• **What is required**
The entries that follow need to be returned without any alteration.

··· Data supplied ···

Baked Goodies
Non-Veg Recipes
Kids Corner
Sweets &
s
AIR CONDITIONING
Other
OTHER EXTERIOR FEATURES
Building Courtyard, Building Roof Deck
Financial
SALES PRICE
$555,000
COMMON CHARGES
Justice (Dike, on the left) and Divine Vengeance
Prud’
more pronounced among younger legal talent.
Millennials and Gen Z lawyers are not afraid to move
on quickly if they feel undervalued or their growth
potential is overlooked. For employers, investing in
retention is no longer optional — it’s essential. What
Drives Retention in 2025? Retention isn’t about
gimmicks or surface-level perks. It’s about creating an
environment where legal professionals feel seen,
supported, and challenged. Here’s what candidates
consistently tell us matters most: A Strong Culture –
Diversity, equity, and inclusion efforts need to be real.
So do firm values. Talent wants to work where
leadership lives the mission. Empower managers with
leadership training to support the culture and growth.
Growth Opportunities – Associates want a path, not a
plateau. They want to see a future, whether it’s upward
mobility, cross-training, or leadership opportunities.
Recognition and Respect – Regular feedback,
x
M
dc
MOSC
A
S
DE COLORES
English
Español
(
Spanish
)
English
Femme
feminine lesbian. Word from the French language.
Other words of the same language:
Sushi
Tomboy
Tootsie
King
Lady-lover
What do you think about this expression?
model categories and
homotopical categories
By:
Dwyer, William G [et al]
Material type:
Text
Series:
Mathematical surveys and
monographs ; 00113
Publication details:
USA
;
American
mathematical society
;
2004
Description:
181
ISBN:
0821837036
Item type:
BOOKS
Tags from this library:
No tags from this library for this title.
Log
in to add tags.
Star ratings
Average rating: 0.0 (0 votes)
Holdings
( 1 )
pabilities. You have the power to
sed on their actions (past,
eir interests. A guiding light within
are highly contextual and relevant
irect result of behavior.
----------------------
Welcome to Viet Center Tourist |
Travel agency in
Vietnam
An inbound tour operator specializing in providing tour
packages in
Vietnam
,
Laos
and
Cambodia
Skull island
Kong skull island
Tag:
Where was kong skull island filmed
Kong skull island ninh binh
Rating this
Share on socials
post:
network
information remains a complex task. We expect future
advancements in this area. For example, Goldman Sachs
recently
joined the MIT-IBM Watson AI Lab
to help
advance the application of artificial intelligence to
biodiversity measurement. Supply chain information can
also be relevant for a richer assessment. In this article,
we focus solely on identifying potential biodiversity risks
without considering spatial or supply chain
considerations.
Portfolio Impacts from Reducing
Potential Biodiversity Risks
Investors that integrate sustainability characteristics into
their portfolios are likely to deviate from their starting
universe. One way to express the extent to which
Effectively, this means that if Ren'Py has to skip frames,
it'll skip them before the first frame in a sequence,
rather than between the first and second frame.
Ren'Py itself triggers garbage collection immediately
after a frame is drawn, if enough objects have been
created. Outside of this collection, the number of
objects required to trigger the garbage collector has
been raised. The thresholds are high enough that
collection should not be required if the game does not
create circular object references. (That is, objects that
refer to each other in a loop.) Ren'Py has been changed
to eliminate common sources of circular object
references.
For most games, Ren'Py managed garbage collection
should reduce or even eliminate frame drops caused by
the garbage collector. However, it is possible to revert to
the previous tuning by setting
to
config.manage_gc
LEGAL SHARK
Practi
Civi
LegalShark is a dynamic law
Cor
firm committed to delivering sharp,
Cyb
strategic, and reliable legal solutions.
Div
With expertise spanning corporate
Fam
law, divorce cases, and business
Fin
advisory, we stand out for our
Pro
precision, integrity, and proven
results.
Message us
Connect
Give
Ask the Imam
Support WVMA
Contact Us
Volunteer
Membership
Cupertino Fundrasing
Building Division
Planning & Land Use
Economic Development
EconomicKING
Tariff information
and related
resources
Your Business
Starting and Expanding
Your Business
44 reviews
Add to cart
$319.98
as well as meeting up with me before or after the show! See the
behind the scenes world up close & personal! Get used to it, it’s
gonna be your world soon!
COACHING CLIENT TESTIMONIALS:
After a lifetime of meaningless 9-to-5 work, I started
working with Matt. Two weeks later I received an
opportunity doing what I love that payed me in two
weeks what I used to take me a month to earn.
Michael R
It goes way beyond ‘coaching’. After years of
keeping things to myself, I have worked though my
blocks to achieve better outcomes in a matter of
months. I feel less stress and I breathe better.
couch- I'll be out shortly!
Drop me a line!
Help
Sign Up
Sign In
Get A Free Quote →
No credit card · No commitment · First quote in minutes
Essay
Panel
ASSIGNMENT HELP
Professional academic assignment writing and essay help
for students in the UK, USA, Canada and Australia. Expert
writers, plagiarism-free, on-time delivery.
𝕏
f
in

···

• **Task answer**
Baked Goodies
Non-Veg Recipes
Kids Corner
Sweets &
s
AIR CONDITIONING
Other
OTHER EXTERIOR FEATURES
Building Courtyard, Building Roof Deck
Financial
SALES PRICE
$555,000
COMMON CHARGES
Justice (Dike, on the left) and Divine Vengeance
Prud’
more pronounced among younger legal talent.
Millennials and Gen Z lawyers are not afraid to move
on quickly if they feel undervalued or their growth
potential is overlooked. For employers, investing in
retention is no longer optional — it’s essential. What
Drives Retention in 2025? Retention isn’t about
gimmicks or surface-level perks. It’s about creating an
environment where legal professionals feel seen,
supported, and challenged. Here’s what candidates
consistently tell us matters most: A Strong Culture –
Diversity, equity, and inclusion efforts need to be real.
So do firm values. Talent wants to work where
leadership lives the mission. Empower managers with
leadership training to support the culture and growth.
Growth Opportunities – Associates want a path, not a
plateau. They want to see a future, whether it’s upward
mobility, cross-training, or leadership opportunities.
Recognition and Respect – Regular feedback,
x
M
dc
MOSC
A
S
DE COLORES
English
Español
(
Spanish
)
English
Femme
feminine lesbian. Word from the French language.
Other words of the same language:
Sushi
Tomboy
Tootsie
King
Lady-lover
What do you think about this expression?
model categories and
homotopical categories
By:
Dwyer, William G [et al]
Material type:
Text
Series:
Mathematical surveys and
monographs ; 00113
Publication details:
USA
;
American
mathematical society
;
2004
Description:
181
ISBN:
0821837036
Item type:
BOOKS
Tags from this library:
No tags from this library for this title.
Log
in to add tags.
Star ratings
Average rating: 0.0 (0 votes)
Holdings
( 1 )
pabilities. You have the power to
sed on their actions (past,
eir interests. A guiding light within
are highly contextual and relevant
irect result of behavior.
----------------------
Welcome to Viet Center Tourist |
Travel agency in
Vietnam
An inbound tour operator specializing in providing tour
packages in
Vietnam
,
Laos
and
Cambodia
Skull island
Kong skull island
Tag:
Where was kong skull island filmed
Kong skull island ninh binh
Rating this
Share on socials
post:
network
information remains a complex task. We expect future
advancements in this area. For example, Goldman Sachs
recently
joined the MIT-IBM Watson AI Lab
to help
advance the application of artificial intelligence to
biodiversity measurement. Supply chain information can
also be relevant for a richer assessment. In this article,
we focus solely on identifying potential biodiversity risks
without considering spatial or supply chain
considerations.
Portfolio Impacts from Reducing
Potential Biodiversity Risks
Investors that integrate sustainability characteristics into
their portfolios are likely to deviate from their starting
universe. One way to express the extent to which
Effectively, this means that if Ren'Py has to skip frames,
it'll skip them before the first frame in a sequence,
rather than between the first and second frame.
Ren'Py itself triggers garbage collection immediately
after a frame is drawn, if enough objects have been
created. Outside of this collection, the number of
objects required to trigger the garbage collector has
been raised. The thresholds are high enough that
collection should not be required if the game does not
create circular object references. (That is, objects that
refer to each other in a loop.) Ren'Py has been changed
to eliminate common sources of circular object
references.
For most games, Ren'Py managed garbage collection
should reduce or even eliminate frame drops caused by
the garbage collector. However, it is possible to revert to
the previous tuning by setting
to
config.manage_gc
LEGAL SHARK
Practi
Civi
LegalShark is a dynamic law
Cor
firm committed to delivering sharp,
Cyb
strategic, and reliable legal solutions.
Div
With expertise spanning corporate
Fam
law, divorce cases, and business
Fin
advisory, we stand out for our
Pro
precision, integrity, and proven
results.
Message us
Connect
Give
Ask the Imam
Support WVMA
Contact Us
Volunteer
Membership
Cupertino Fundrasing
Building Division
Planning & Land Use
Economic Development
EconomicKING
Tariff information
and related
resources
Your Business
Starting and Expanding
Your Business
44 reviews
Add to cart
$319.98
as well as meeting up with me before or after the show! See the
behind the scenes world up close & personal! Get used to it, it’s
gonna be your world soon!
COACHING CLIENT TESTIMONIALS:
After a lifetime of meaningless 9-to-5 work, I started
working with Matt. Two weeks later I received an
opportunity doing what I love that payed me in two
weeks what I used to take me a month to earn.
Michael R
It goes way beyond ‘coaching’. After years of
keeping things to myself, I have worked though my
blocks to achieve better outcomes in a matter of
months. I feel less stress and I breathe better.
couch- I'll be out shortly!
Drop me a line!
Help
Sign Up
Sign In
Get A Free Quote →
No credit card · No commitment · First quote in minutes
Essay
Panel
ASSIGNMENT HELP
Professional academic assignment writing and essay help
for students in the UK, USA, Canada and Australia. Expert
writers, plagiarism-free, on-time delivery.
𝕏
f
in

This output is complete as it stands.